Script caching. CEL-Java compilation relies on knowledge of types of variables. Current script cache in midPoint considers only script source code as cache key, not the variables.
Performance. Will it be acceptable? With or without pre-compilation/caching?
String functions lc and uc are supposed to work on ASCII chars only. We want them to work on international chars as well, which may not be possible and/or break the CEL lang spec.
JSON support? Do we want/need it?
Would LLMs be able to create good code, even including custom midPoint extensions to CEL?

Limitations

CEL-Java implementation seems to be somehow incomplete and less mature, at least when compared to Rust implementation. However, there are ways to proceed. Maybe we should consider contributing to cel-java project later?
CEL-Java seems not to support vararg functions. Arrays/lists need to be used instead (e.g. f([a,b,c]) instead of f(a,b,c)). This may not be a bad thing, given the functional character of CEL. As a workaround, macros may be used to provide illusion of vararg functions (not prototyped yet). This can be added later (post 4.11).

Implementation Notes

Nulls vs Optionals

CEL has two ways to express no value: null and empty optional. This is very non-intuitive, as foo == null does not work for optionals.
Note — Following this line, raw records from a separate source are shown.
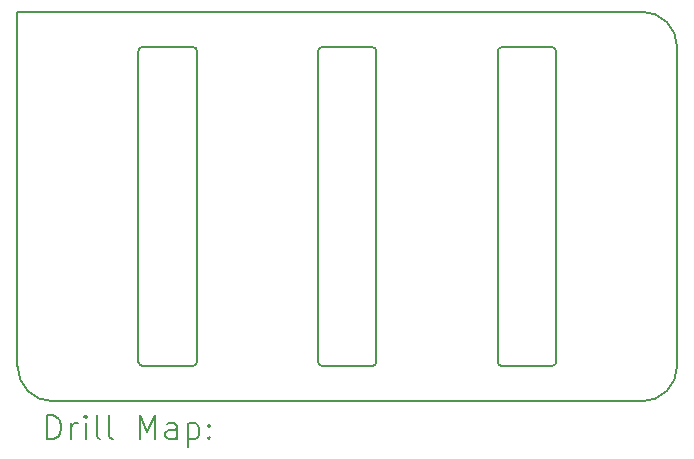
<source format=gbr>
%TF.GenerationSoftware,KiCad,Pcbnew,7.0.6-0*%
%TF.CreationDate,2023-10-14T16:46:22-04:00*%
%TF.ProjectId,FBI Board,46424920-426f-4617-9264-2e6b69636164,1*%
%TF.SameCoordinates,Original*%
%TF.FileFunction,Drillmap*%
%TF.FilePolarity,Positive*%
%FSLAX45Y45*%
G04 Gerber Fmt 4.5, Leading zero omitted, Abs format (unit mm)*
G04 Created by KiCad (PCBNEW 7.0.6-0) date 2023-10-14 16:46:22*
%MOMM*%
%LPD*%
G01*
G04 APERTURE LIST*
%ADD10C,0.150000*%
%ADD11C,0.200000*%
G04 APERTURE END LIST*
D10*
X11223000Y-8405000D02*
X11223000Y-11403852D01*
X15320000Y-8706000D02*
G75*
G03*
X15288000Y-8738000I0J-32000D01*
G01*
X12743000Y-8737000D02*
G75*
G03*
X12711000Y-8705000I-32000J0D01*
G01*
X13768000Y-11371000D02*
X13768000Y-8738000D01*
X12248000Y-11371000D02*
G75*
G03*
X12280000Y-11403000I32000J0D01*
G01*
X15784000Y-8738000D02*
X15784000Y-11371000D01*
X16508978Y-8405000D02*
X11223000Y-8405000D01*
X12248000Y-11371000D02*
X12248000Y-8737000D01*
X15752000Y-11403000D02*
X15320000Y-11403000D01*
X16508977Y-11704000D02*
X11523000Y-11704000D01*
X13800000Y-8706000D02*
G75*
G03*
X13768000Y-8738000I0J-32000D01*
G01*
X16809000Y-8705022D02*
X16809000Y-11403978D01*
X12743000Y-8737000D02*
X12743000Y-11371000D01*
X14263000Y-8738000D02*
G75*
G03*
X14231000Y-8706000I-32000J0D01*
G01*
X14263000Y-8738000D02*
X14263000Y-11371000D01*
X12280000Y-8705000D02*
X12711000Y-8705000D01*
X11222996Y-11403852D02*
G75*
G03*
X11523022Y-11703874I300024J2D01*
G01*
X13800000Y-8706000D02*
X14231000Y-8706000D01*
X12280000Y-8705000D02*
G75*
G03*
X12248000Y-8737000I0J-32000D01*
G01*
X15784000Y-8738000D02*
G75*
G03*
X15752000Y-8706000I-32000J0D01*
G01*
X16809000Y-8705022D02*
G75*
G03*
X16508978Y-8405000I-300020J2D01*
G01*
X13768000Y-11371000D02*
G75*
G03*
X13800000Y-11403000I32000J0D01*
G01*
X15320000Y-8706000D02*
X15752000Y-8706000D01*
X12711000Y-11403000D02*
G75*
G03*
X12743000Y-11371000I0J32000D01*
G01*
X15752000Y-11403000D02*
G75*
G03*
X15784000Y-11371000I0J32000D01*
G01*
X16508977Y-11704000D02*
G75*
G03*
X16809000Y-11403978I3J300020D01*
G01*
X14231000Y-11403000D02*
G75*
G03*
X14263000Y-11371000I0J32000D01*
G01*
X15288000Y-11371000D02*
G75*
G03*
X15320000Y-11403000I32000J0D01*
G01*
X12711000Y-11403000D02*
X12280000Y-11403000D01*
X14231000Y-11403000D02*
X13800000Y-11403000D01*
X15288000Y-11371000D02*
X15288000Y-8738000D01*
D11*
X11476277Y-12022984D02*
X11476277Y-11822984D01*
X11476277Y-11822984D02*
X11523896Y-11822984D01*
X11523896Y-11822984D02*
X11552467Y-11832508D01*
X11552467Y-11832508D02*
X11571515Y-11851555D01*
X11571515Y-11851555D02*
X11581039Y-11870603D01*
X11581039Y-11870603D02*
X11590562Y-11908698D01*
X11590562Y-11908698D02*
X11590562Y-11937269D01*
X11590562Y-11937269D02*
X11581039Y-11975365D01*
X11581039Y-11975365D02*
X11571515Y-11994412D01*
X11571515Y-11994412D02*
X11552467Y-12013460D01*
X11552467Y-12013460D02*
X11523896Y-12022984D01*
X11523896Y-12022984D02*
X11476277Y-12022984D01*
X11676277Y-12022984D02*
X11676277Y-11889650D01*
X11676277Y-11927746D02*
X11685801Y-11908698D01*
X11685801Y-11908698D02*
X11695324Y-11899174D01*
X11695324Y-11899174D02*
X11714372Y-11889650D01*
X11714372Y-11889650D02*
X11733420Y-11889650D01*
X11800086Y-12022984D02*
X11800086Y-11889650D01*
X11800086Y-11822984D02*
X11790562Y-11832508D01*
X11790562Y-11832508D02*
X11800086Y-11842031D01*
X11800086Y-11842031D02*
X11809610Y-11832508D01*
X11809610Y-11832508D02*
X11800086Y-11822984D01*
X11800086Y-11822984D02*
X11800086Y-11842031D01*
X11923896Y-12022984D02*
X11904848Y-12013460D01*
X11904848Y-12013460D02*
X11895324Y-11994412D01*
X11895324Y-11994412D02*
X11895324Y-11822984D01*
X12028658Y-12022984D02*
X12009610Y-12013460D01*
X12009610Y-12013460D02*
X12000086Y-11994412D01*
X12000086Y-11994412D02*
X12000086Y-11822984D01*
X12257229Y-12022984D02*
X12257229Y-11822984D01*
X12257229Y-11822984D02*
X12323896Y-11965841D01*
X12323896Y-11965841D02*
X12390562Y-11822984D01*
X12390562Y-11822984D02*
X12390562Y-12022984D01*
X12571515Y-12022984D02*
X12571515Y-11918222D01*
X12571515Y-11918222D02*
X12561991Y-11899174D01*
X12561991Y-11899174D02*
X12542943Y-11889650D01*
X12542943Y-11889650D02*
X12504848Y-11889650D01*
X12504848Y-11889650D02*
X12485801Y-11899174D01*
X12571515Y-12013460D02*
X12552467Y-12022984D01*
X12552467Y-12022984D02*
X12504848Y-12022984D01*
X12504848Y-12022984D02*
X12485801Y-12013460D01*
X12485801Y-12013460D02*
X12476277Y-11994412D01*
X12476277Y-11994412D02*
X12476277Y-11975365D01*
X12476277Y-11975365D02*
X12485801Y-11956317D01*
X12485801Y-11956317D02*
X12504848Y-11946793D01*
X12504848Y-11946793D02*
X12552467Y-11946793D01*
X12552467Y-11946793D02*
X12571515Y-11937269D01*
X12666753Y-11889650D02*
X12666753Y-12089650D01*
X12666753Y-11899174D02*
X12685801Y-11889650D01*
X12685801Y-11889650D02*
X12723896Y-11889650D01*
X12723896Y-11889650D02*
X12742943Y-11899174D01*
X12742943Y-11899174D02*
X12752467Y-11908698D01*
X12752467Y-11908698D02*
X12761991Y-11927746D01*
X12761991Y-11927746D02*
X12761991Y-11984888D01*
X12761991Y-11984888D02*
X12752467Y-12003936D01*
X12752467Y-12003936D02*
X12742943Y-12013460D01*
X12742943Y-12013460D02*
X12723896Y-12022984D01*
X12723896Y-12022984D02*
X12685801Y-12022984D01*
X12685801Y-12022984D02*
X12666753Y-12013460D01*
X12847705Y-12003936D02*
X12857229Y-12013460D01*
X12857229Y-12013460D02*
X12847705Y-12022984D01*
X12847705Y-12022984D02*
X12838182Y-12013460D01*
X12838182Y-12013460D02*
X12847705Y-12003936D01*
X12847705Y-12003936D02*
X12847705Y-12022984D01*
X12847705Y-11899174D02*
X12857229Y-11908698D01*
X12857229Y-11908698D02*
X12847705Y-11918222D01*
X12847705Y-11918222D02*
X12838182Y-11908698D01*
X12838182Y-11908698D02*
X12847705Y-11899174D01*
X12847705Y-11899174D02*
X12847705Y-11918222D01*
M02*

</source>
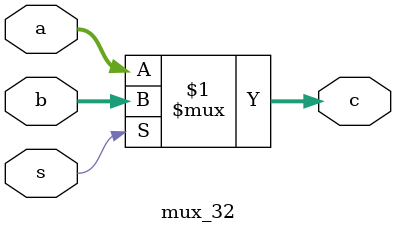
<source format=v>
`timescale 1ns / 1ps


module mux_32(a, b, s, c);
    input [31:0] a, b;
    input s;
    
    output [31:0] c;
    
    assign c = (s ? b : a);
endmodule
</source>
Any attempts to fix this (operator overload, wrapping all values into Java Optionals, making all variables DYN, etc.) failed miserably, making it all even worse.

Introduction of isNull() and isPresent() methods was a best solution. These are checking for null as well as empty optionals.

Overall, CEL is not really built to work well with optional/null values. E.g. the provided "Optional extension" to CEL does not work as expected. Following code might look nice, but it does not work:

optional.of(fullName).orValue('John Doe')

Therefore, default() function was created instead.

It would be also nice to have a coalesce operator:

fullName ?? 'John Doe'

However, this is not supported neither in CEL spec nor in cel-java, and there is no easy way to add new operator in cel-java.

Overload of Conditional

CEL conditional operator (?:) needs to have the same data type in both branches. This is usually fine, but it is somehow inconvenient when strings and polystrings are mixed in the two branches. The ?: operator can be overloaded to support combination of string/polystring in branches. However, this turned out to be a very bad idea. Overloading the operator caused short circuit function of the operator to stop. The ?: operator always executed both branches, which was very inconvenient, especially due to handling of null values.

Functions `string()` vs `str()`

CEL has built-in string() function which is supposed to convert data to string. This would be nice for explicit conversion of polystrings to strings. However, it fails, as the stock string() function is not built to work with null values.

Hence the str() function.

Mysteries

The optional select operator is .? but in source code it is OPTIONAL_SELECT("?.").
Strange %% operator is sometimes mentioned in error messages. It is just a typo, or is there some UFO?